**Problem to solve**
The response must be made up of the lines in the entries below that contain "características".

─── Records provided

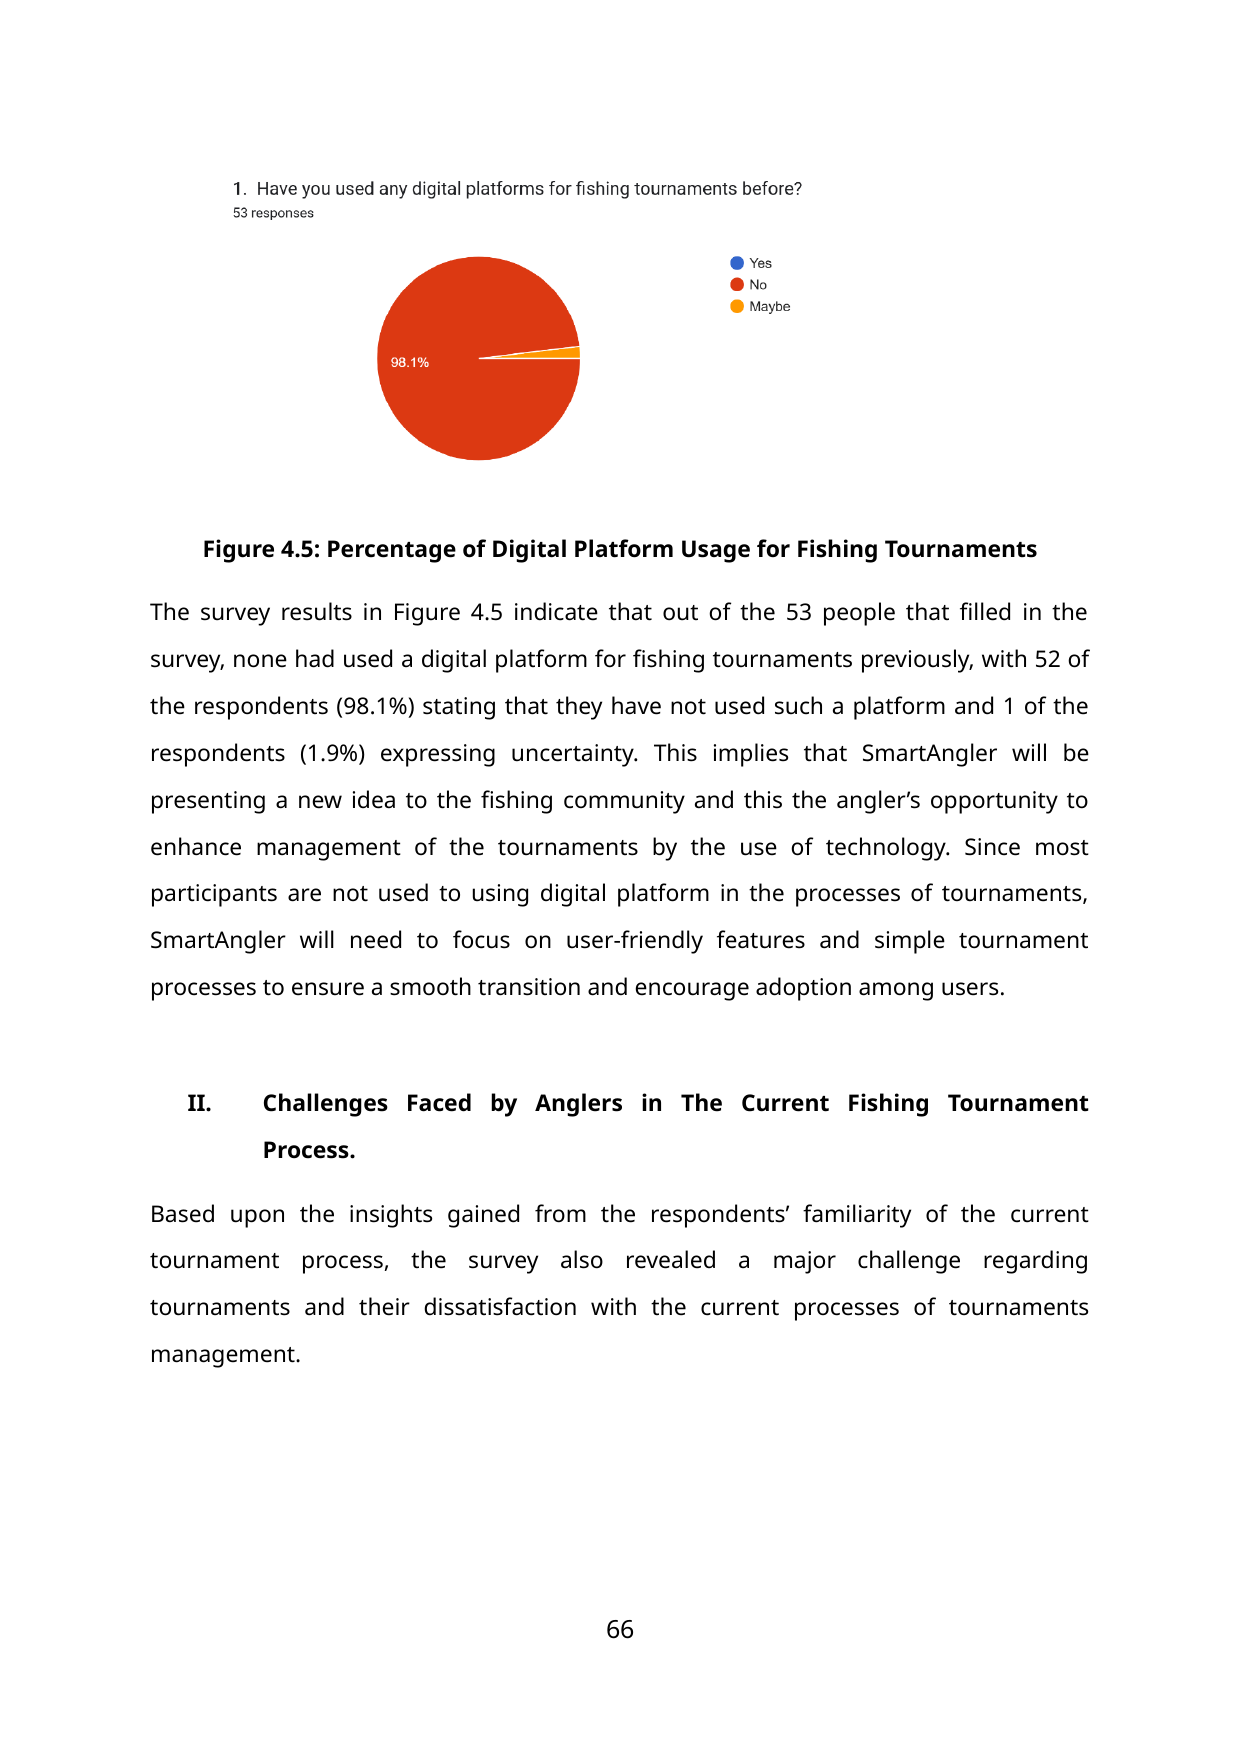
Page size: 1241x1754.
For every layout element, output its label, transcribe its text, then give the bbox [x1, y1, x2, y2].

picture [205, 150, 1035, 499]
text Based upon the insights gained from the respondents’ familiarity of the current tournament process, the survey also revealed a major challenge regarding tournaments and their dissatisfaction with the current processes of tournaments management. [150, 1198, 1090, 1369]
text Figure 4.5: Percentage of Digital Platform Usage for Fishing Tournaments [150, 532, 1090, 564]
text The survey results in Figure 4.5 indicate that out of the 53 people that filled in the survey, none had used a digital platform for fishing tournaments previously, with 52 of the respondents (98.1%) stating that they have not used such a platform and 1 of the respondents (1.9%) expressing uncertainty. This implies that SmartAngler will be presenting a new idea to the fishing community and this the angler’s opportunity to enhance management of the tournaments by the use of technology. Since most participants are not used to using digital platform in the processes of tournaments, SmartAngler will need to focus on user-friendly features and simple tournament processes to ensure a smooth transition and encourage adoption among users. [150, 596, 1090, 1002]
list Challenges Faced by Anglers in The Current Fishing Tournament Process. [187, 1087, 1090, 1165]
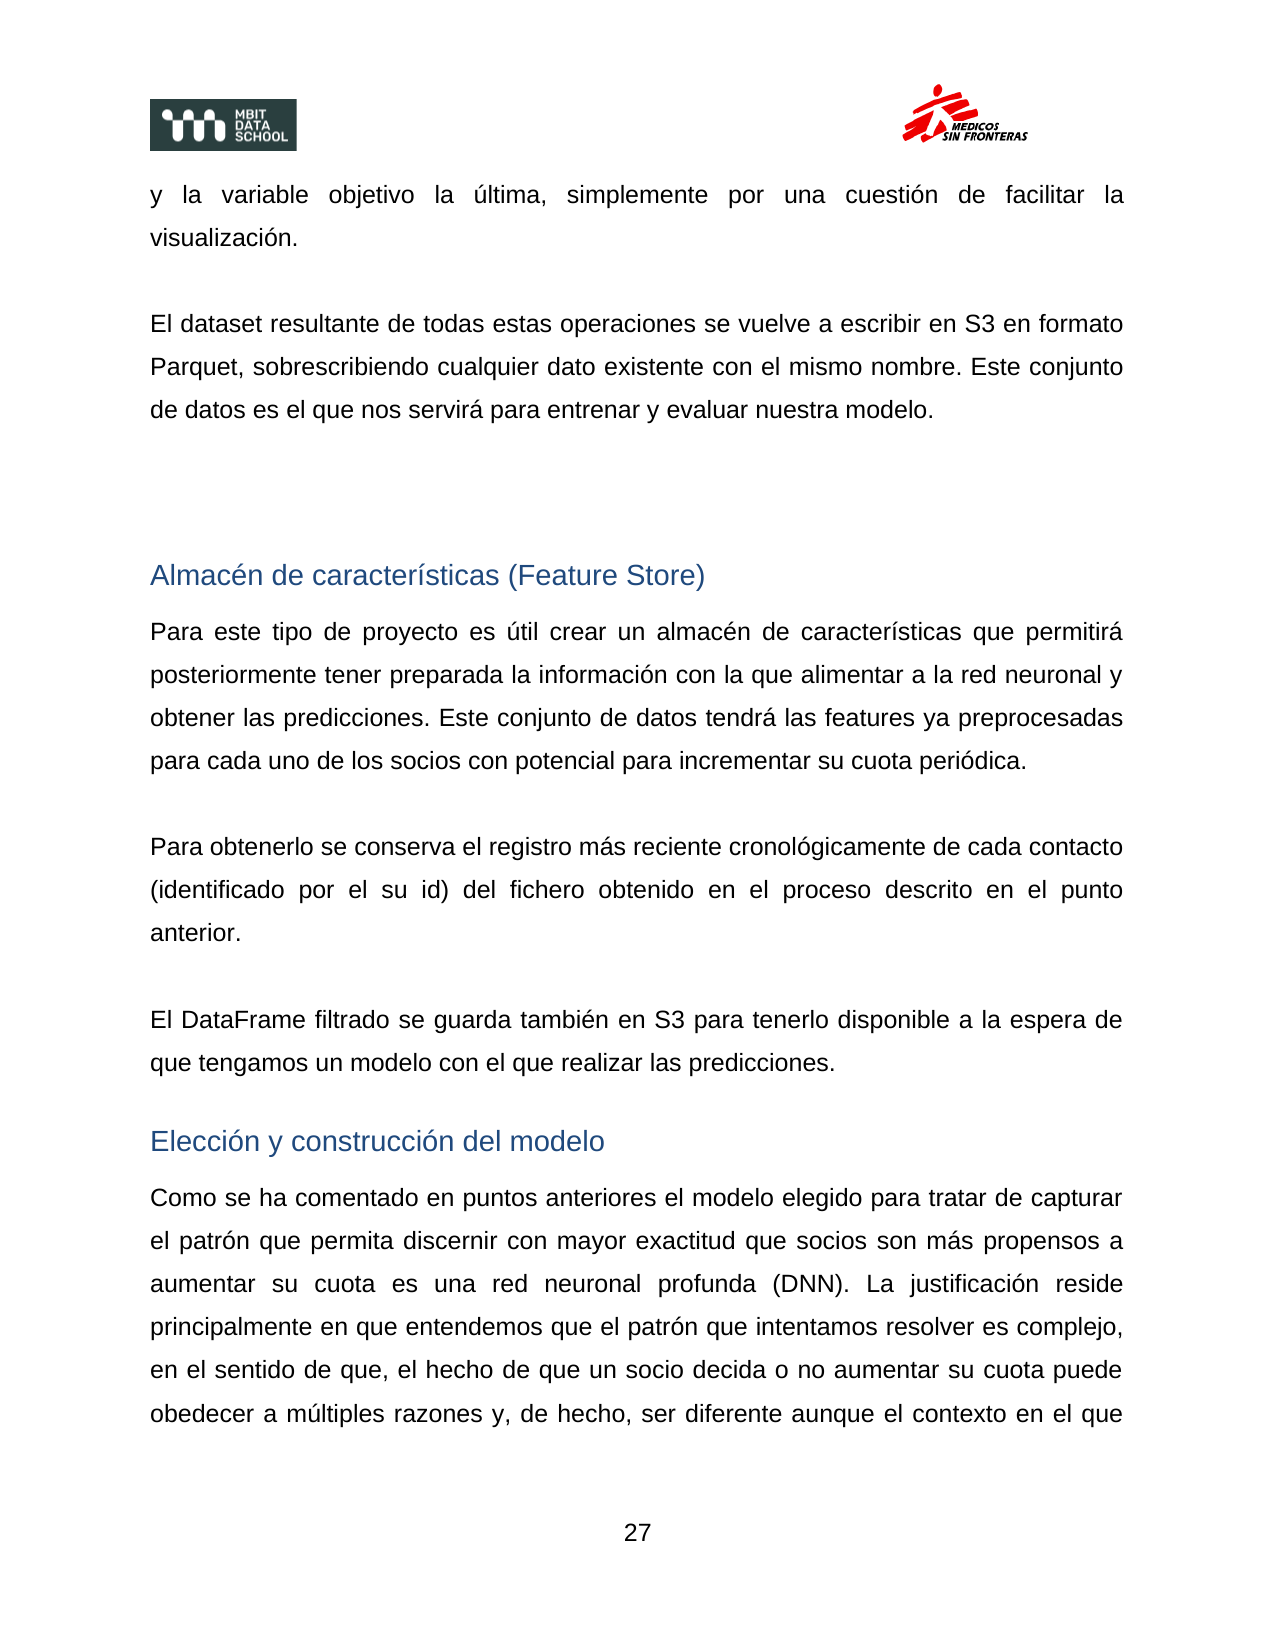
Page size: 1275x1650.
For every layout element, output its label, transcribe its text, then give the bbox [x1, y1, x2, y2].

subtitle Elección y construcción del modelo [150, 1124, 1125, 1158]
subtitle Almacén de características (Feature Store) [150, 558, 1125, 591]
text Para obtenerlo se conserva el registro más reciente cronológicamente de cada contacto (identificado por el su id) del fichero obtenido en el proceso descrito en el punto anterior. [150, 832, 1125, 947]
picture [150, 99, 297, 151]
text El DataFrame filtrado se guarda también en S3 para tenerlo disponible a la espera de que tengamos un modelo con el que realizar las predicciones. [150, 1005, 1125, 1077]
picture [893, 75, 1036, 151]
text Como se ha comentado en puntos anteriores el modelo elegido para tratar de capturar el patrón que permita discernir con mayor exactitud que socios son más propensos a aumentar su cuota es una red neuronal profunda (DNN). La justificación reside principalmente en que entendemos que el patrón que intentamos resolver es complejo, en el sentido de que, el hecho de que un socio decida o no aumentar su cuota puede obedecer a múltiples razones y, de hecho, ser diferente aunque el contexto en el que se produce la decisión sea similar. También tenemos muchos datos, lo que ayuda a que los modelos de DNN resultantes sean mas eficientes. [150, 1183, 1125, 1427]
text El dataset resultante de todas estas operaciones se vuelve a escribir en S3 en formato Parquet, sobrescribiendo cualquier dato existente con el mismo nombre. Este conjunto de datos es el que nos servirá para entrenar y evaluar nuestra modelo. [150, 309, 1125, 424]
text Por último, borraremos del fichero datos que no puedan ser procesados por una DNN como fechas e Ids (si bien conservaremos el id del contacto para su posterior utilización) y ordenaremos las columnas de forma que el id del contacto sea la primera y la variable objetivo la última, simplemente por una cuestión de facilitar la visualización. [150, 179, 1125, 251]
text Para este tipo de proyecto es útil crear un almacén de características que permitirá posteriormente tener preparada la información con la que alimentar a la red neuronal y obtener las predicciones. Este conjunto de datos tendrá las features ya preprocesadas para cada uno de los socios con potencial para incrementar su cuota periódica. [150, 617, 1125, 775]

──────

**Answer to this problem**
subtitle Almacén de características (Feature Store) [150, 558, 1125, 591]
text Para este tipo de proyecto es útil crear un almacén de características que permitirá posteriormente tener preparada la información con la que alimentar a la red neuronal y obtener las predicciones. Este conjunto de datos tendrá las features ya preprocesadas para cada uno de los socios con potencial para incrementar su cuota periódica. [150, 617, 1125, 775]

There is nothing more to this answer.